» Activity: Directions for the data below: repeat exactly the lines from the one with "scroll(334, 266, down, 8)" through the one with "alt+click(410, 261)", both included, and omit all pictures.

» Data provided:

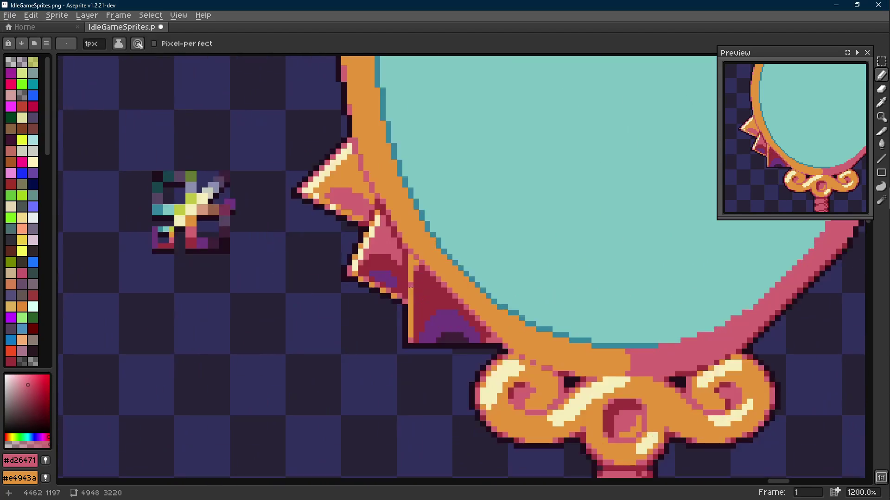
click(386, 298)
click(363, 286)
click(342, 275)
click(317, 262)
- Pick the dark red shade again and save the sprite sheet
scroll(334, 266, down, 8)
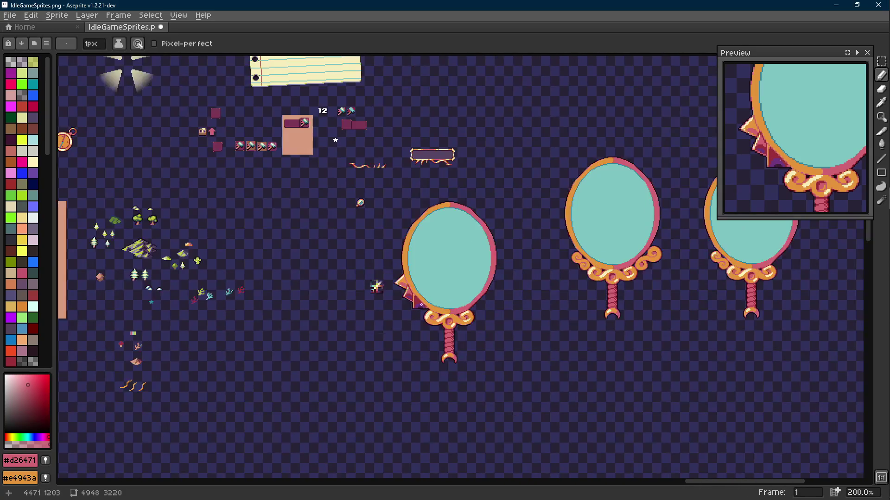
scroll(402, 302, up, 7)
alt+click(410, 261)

* * *

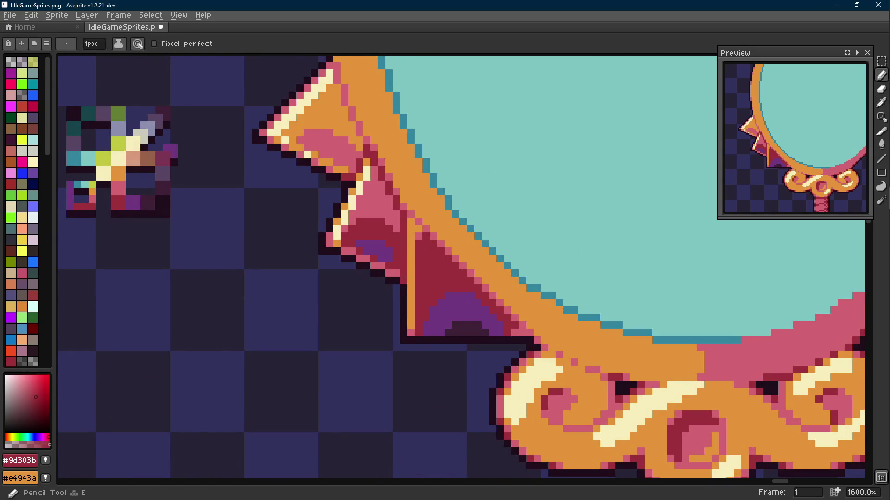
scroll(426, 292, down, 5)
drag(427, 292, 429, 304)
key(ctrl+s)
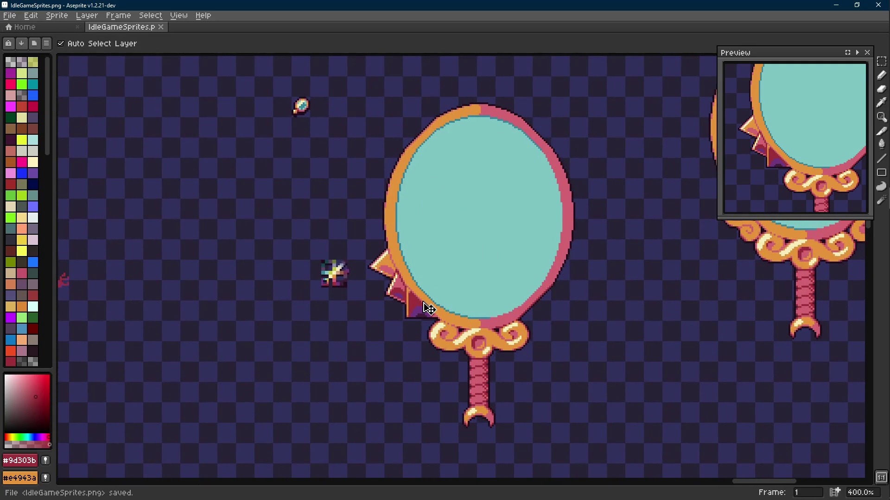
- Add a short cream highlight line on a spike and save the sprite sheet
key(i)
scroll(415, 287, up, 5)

» Task answer:
scroll(334, 266, down, 8)
scroll(402, 302, up, 7)
alt+click(410, 261)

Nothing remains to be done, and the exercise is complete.